À cet égard, une question devient de plus en plus prégnante, celle des ressources propres. L’adoption de la taxe de 15 % sur les multinationales est actuellement bloquée par un veto hongrois, lequel pourrait être contourné en ayant recours à la procédure de coopération renforcée : les pays volontaires pourraient mettre en place cette taxe de manière individuelle et concertée.

D’autres ressources peuvent être mobilisées : le scandale des Pandora Papers, qui a révélé que 11 300 milliards de dollars étaient placés dans des paradis fiscaux, nous rappelle l’urgence pour les États membres de coopérer entre eux afin de renforcer la transparence et, ainsi, de mettre un terme à ces pratiques fiscales dommageables.

Un système fiscal plus équitable à l’échelle européenne est un impératif pour mieux lutter contre les inégalités en matière de revenus et de richesse.

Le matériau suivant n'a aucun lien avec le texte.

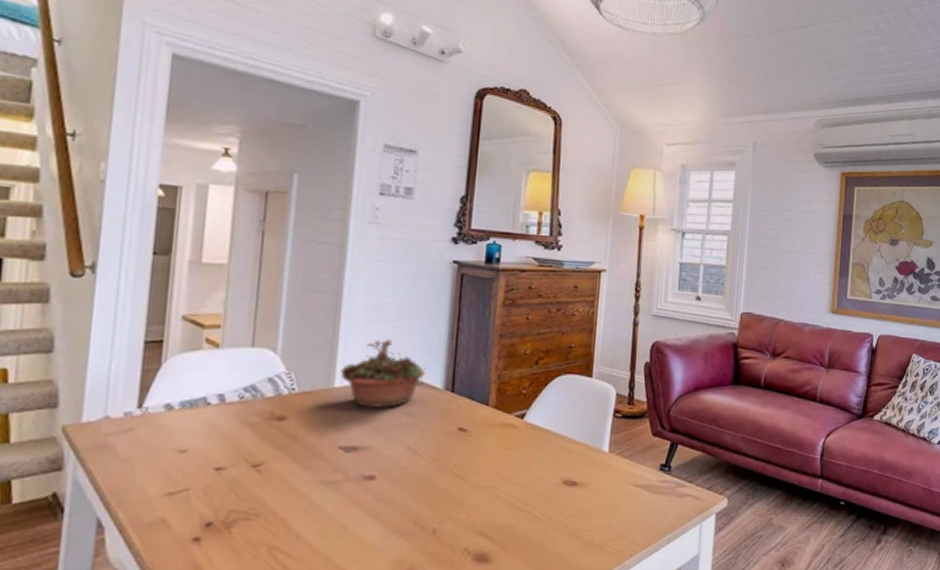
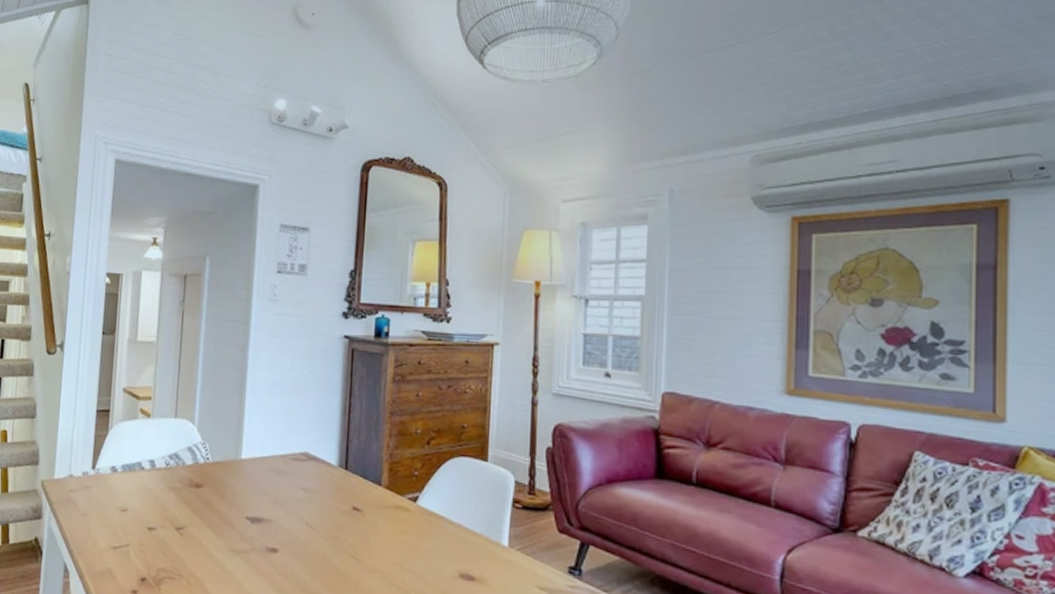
succulent planter: present [340,339,426,408] -> none [246,414,321,482]

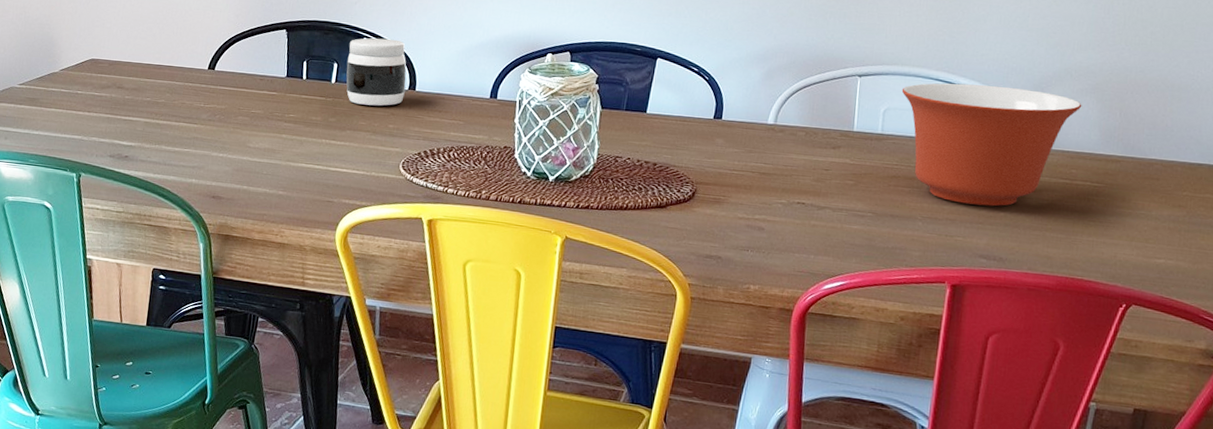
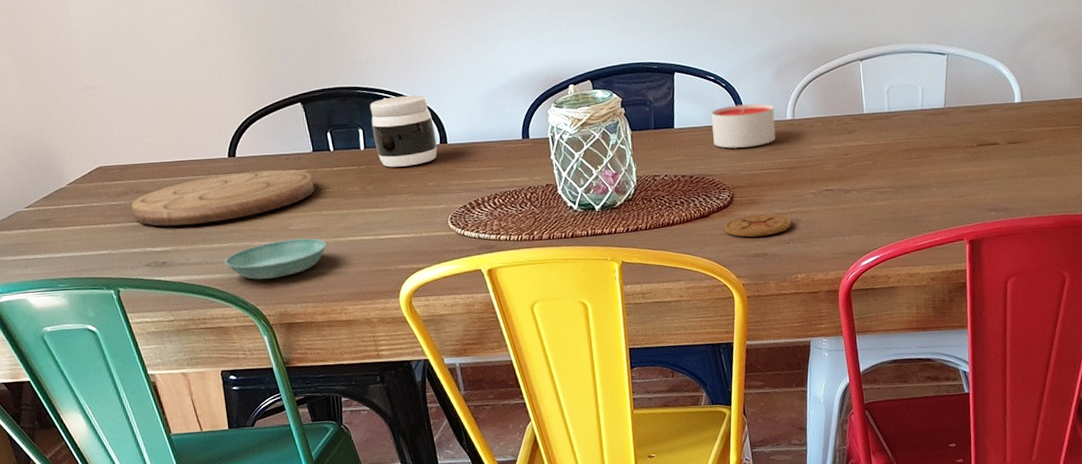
cutting board: none [110,84,281,127] -> present [131,169,315,226]
saucer: none [181,155,280,190] -> present [224,238,327,280]
coaster: none [679,214,754,239] -> present [724,214,792,238]
candle: none [685,100,756,146] -> present [711,103,776,149]
mixing bowl: present [901,83,1082,207] -> none [899,48,1055,165]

Il devient essentiel de franchir le pas vers une fiscalité commune. Il est désormais temps de mettre en place une imposition commune des bénéfices des sociétés et de conclure les négociations afin d’instaurer une taxe sur les transactions financières d’ici à 2026.

Enfin, nous devons revenir sur ces règles budgétaires européennes – un déficit public annuel inférieur à 3 % et une dette publique n’excédant pas 60 % du PIB –, qui sont incompatibles avec l’urgence à investir massivement. On se demande toujours aujourd’hui sur quoi de telles règles sont fondées ! Leur suspension pendant la période de pandémie est révélatrice de leur inadéquation face aux défis et crises que doit surmonter l’Union européenne.

C’est pourquoi le pacte de stabilité et de croissance doit être mis au service des mutations économiques et sociales nécessaires à la réussite des transitions climatique et numérique engagées.

Dans cette perspective, il est indispensable de dépasser la seule logique du PIB, qui doit être assortie de nouveaux indicateurs de croissance et de richesse, et de réviser notre approche conservatrice et libérale de l’endettement public. Ce dernier est non pas une charge, mais l’une des conditions pour réussir les transitions nécessaires qui sont devant nous.

Pour conclure, monsieur le ministre, mes chers collègues, de grands chantiers s’ouvrent devant nous, mais ils supposent au préalable que nous révisions nos outils de coordination économique, dont cet obsolète programme de stabilité.